Les SPT sont un vrai sujet. Nos personnels sont des hommes et des femmes, et le mythe du soldat insensible à tout n'existe plus depuis longtemps chez nous : nous avons rallié le système des sas systématiques pour nos retours d'opération. Ce n'est pas seulement le problème du commando mais aussi celui des familles. Le problème nécessite une approche globale et le service de santé des armées (SSA) l'a bien intégré.
Le SSA a fait du SPT l'une de ses priorités. Il détecte les cas, puis il les traite et les accompagne dans leur guérison. Et pour éviter que ce phénomène ne s'amplifie dans la famille – les enfants, l'épouse –, on crée quasi systématiquement un sas. Quand on ne le fait pas, c'est qu'un problème pratique nous en empêche. S'agissant de l'opération Sabre, au Sahel, les personnels viennent de près de cinquante unités différentes. Tout le monde est donc concerné et pas seulement les commandos, car celui qui est affecté à l'état-major peut aussi voir des photos traumatisantes sur son écran et, lui aussi, a été absent de son domicile pendant quatre mois.

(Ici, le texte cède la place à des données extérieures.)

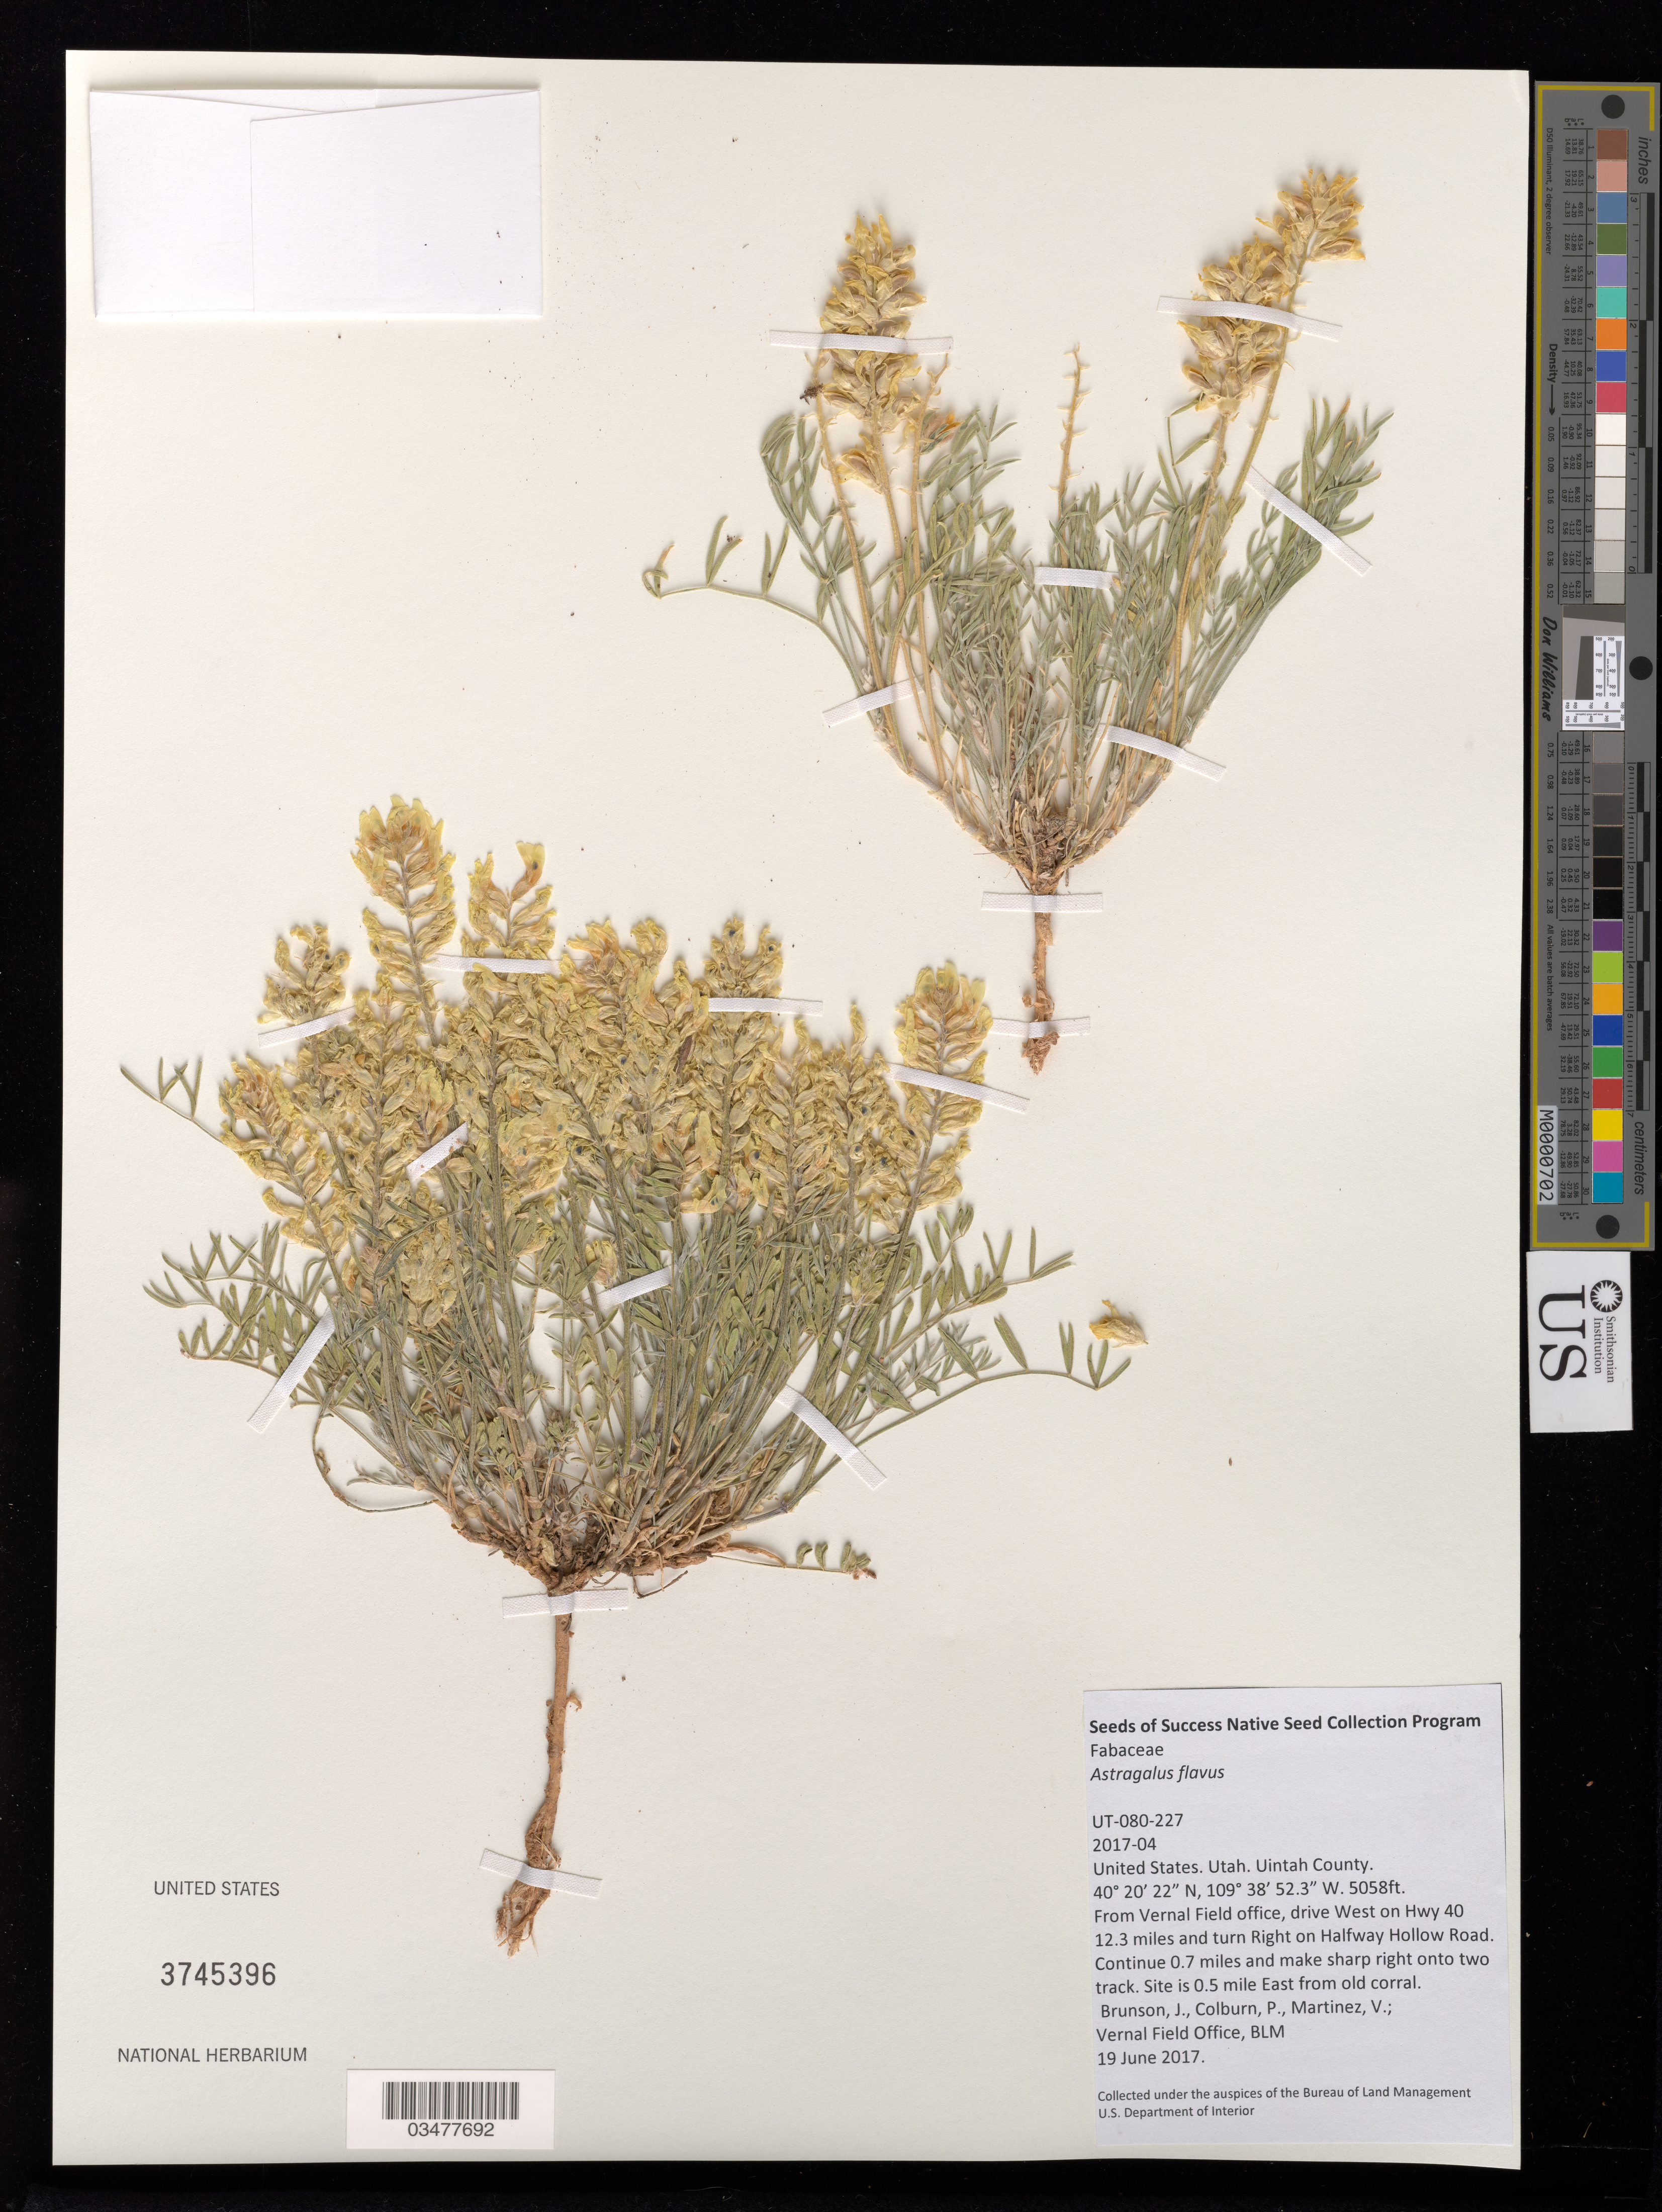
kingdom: Plantae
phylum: Tracheophyta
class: Magnoliopsida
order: Fabales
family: Fabaceae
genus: Astragalus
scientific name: Astragalus flavus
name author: Torr. & A. Gray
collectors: J. Brunson, P. Colburn & V. Martinez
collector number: UT080-227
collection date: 2017-06-19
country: United States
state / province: Utah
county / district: Unitah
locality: Halfway Hollow, Can You Moo Trail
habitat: Inter-mountain basins mixed salt desert scrub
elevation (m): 1542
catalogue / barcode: US 3745396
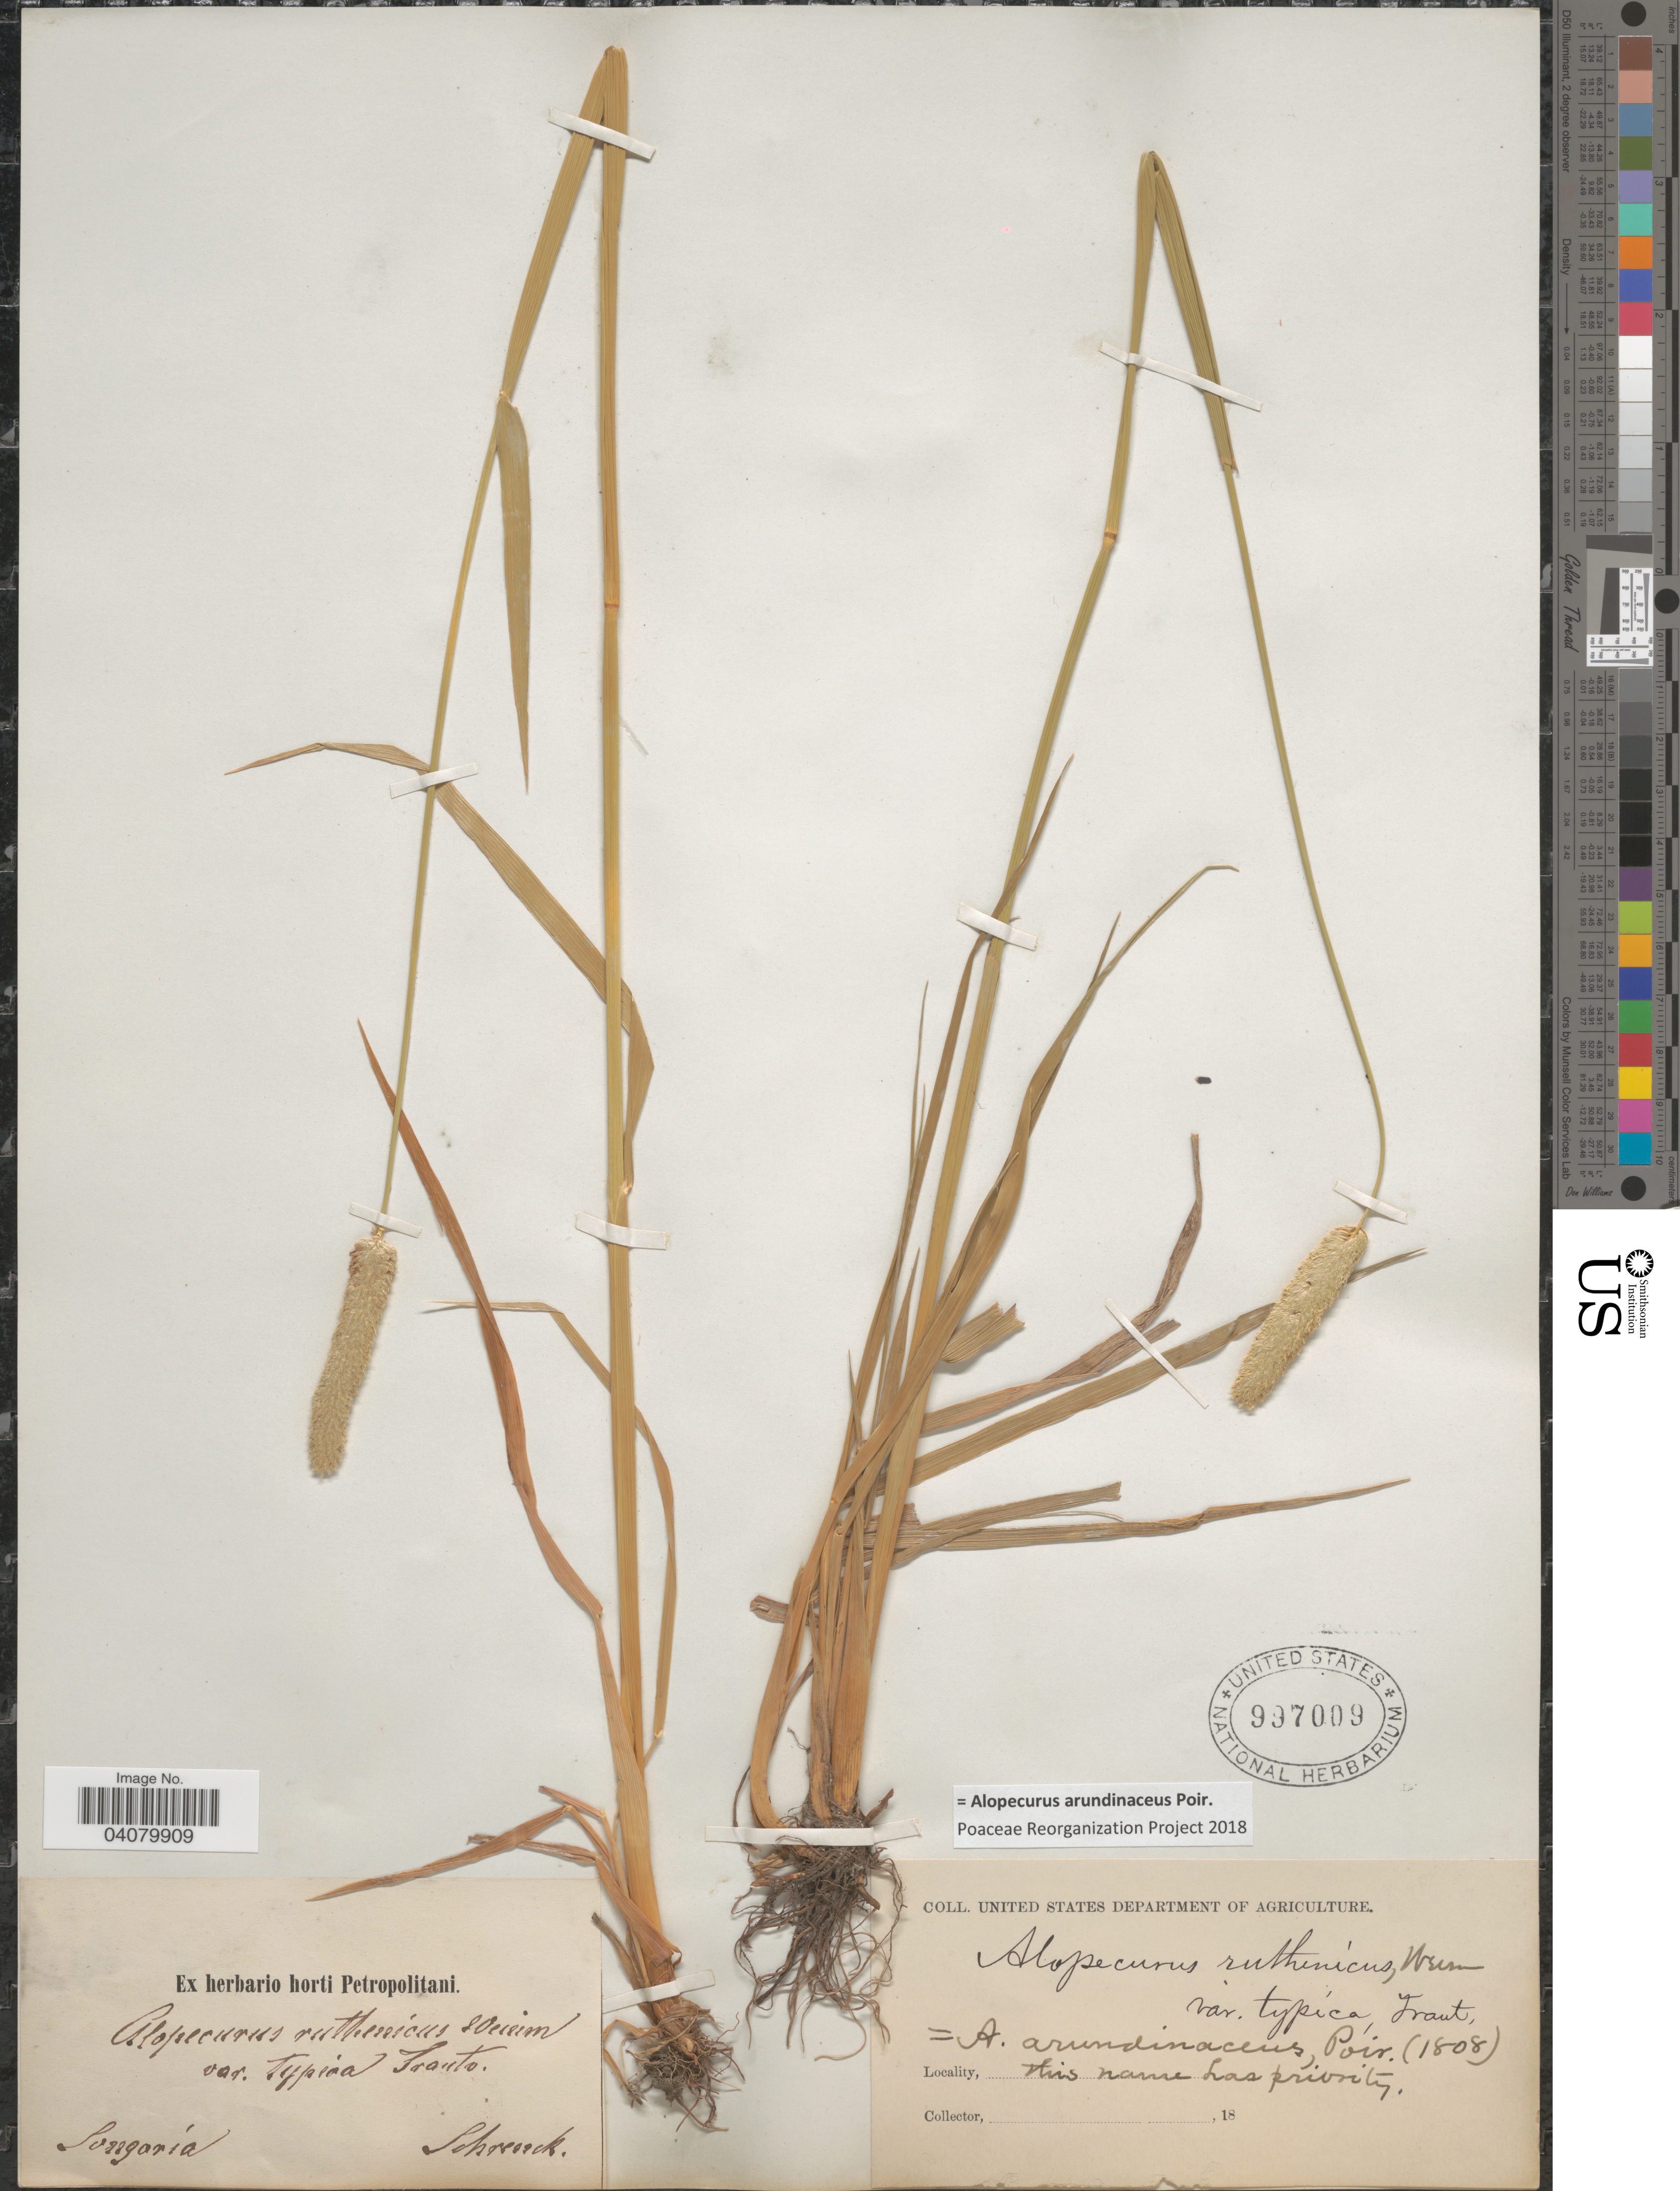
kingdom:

Il faut une approche plus globale car la société a changé. Il y a d'abord l'horreur : vous pouvez avoir été victime d'une bombe, d'un engin explosif improvisé, d'une pression ou parce que vous pensez que vous allez être attaqué. Il y a aussi l'absence loin de la famille, qui a aussi été prise en compte par toutes les unités. Il faut donc avoir un système global intégrant des psychologues et des assistantes sociales pour les combattants et leurs familles ainsi que des cycles d'entraînement et de déploiement des unités ménageant des temps de pause.
Les pilotes d'hélicoptères partent une à deux fois par an, sur les théâtres d'opération au Sahel. Quant aux commandos, ils font au minimum une opération par an. Lorsque vous ajoutez à cela les formations et les séances d'entraînement, au bout du compte cela fait beaucoup de périodes d'absence loin des familles, ce qui provoque un stress. De surcroît, quand un événement imprévu survient et que telle équipe doit partir plus tôt que prévu en opération, cela suscite beaucoup d'angoisse dans nos familles et chez nos enfants. Ce problème n'est pas propre aux forces spéciales ; il existe aussi dans les forces conventionnelles. Une famille sait gérer une absence programmée, mais lorsqu'elle se fait sans préavis, cela peut entraîner une forme de traumatisme dans nos sociétés modernes chez certaines personnes. C'est cela, à mon avis, qui sera un frein à la fidélisation de nos engagés.
Aujourd'hui, les jeunes ont une bonne image des forces spéciales – je n'ai pas de problème de recrutement. Le défi, ce sera de garder les personnels, car ce rythme effréné dans l'emploi est problématique. Ils sont tous volontaires, ils rêvent tous de partir sur les théâtres d'opérations – ils ont choisi ce métier pour cela. On cherche à être le meilleur dans le domaine, à avoir le meilleur équipement ; je vous en ai fait la démonstration tout à l'heure. Nous sommes très exigeants là-dessus parce que nous le sommes avec nous-mêmes. C'est un travail d'équipe élitiste. Ce groupe, il se crée et il se vit lorsque l'on est en opérations. Mais avec le temps, la fatigue s'accumule. C'est pourquoi il faut des pauses. Ce n'est pas forcément toujours l'individu qui a envie d'arrêter, mais bien souvent la famille. La difficulté sera donc plutôt dans le long terme et pas au stade du recrutement.
S'agissant des reports d'opérations liés à l'absence d'équipements adaptés, comme je vous l'ai dit, je fais de l'ingénierie opérationnelle au quotidien, je m'adapte. Mon métier est d'imaginer, de planifier et de conduire des opérations avec ce que j'ai ou peux trouver chez des partenaires.
Vous m'interrogez sur les saisies. Au Sahel, nous sommes dans une guerre du renseignement. Dès que nous allons quelque part, que nous trouvons une cache d'armes, un terroriste, nous enregistrons et analysons tout le matériel et la documentation saisie. Lorsqu'il s'agit de gros matériels, par exemple des voitures, ou des explosifs, nous les détruisons après en avoir recueilli des échantillons. Nous ne nous intéressons pas aux trafics dont la lutte relève des forces de sécurité intérieures.
Pour l'instant, nos personnels sont rémunérés correctement. Nous ne demandons pas davantage. Ce qui importe davantage à nos opérateurs c'est de disposer des équipements dont ils ont besoin en quantité et en qualité... Le problème ne se situe donc pas au niveau des rémunérations mais bien des équipements devant nous permettre d'être efficaces, car nous sommes exigeants avec nous-mêmes.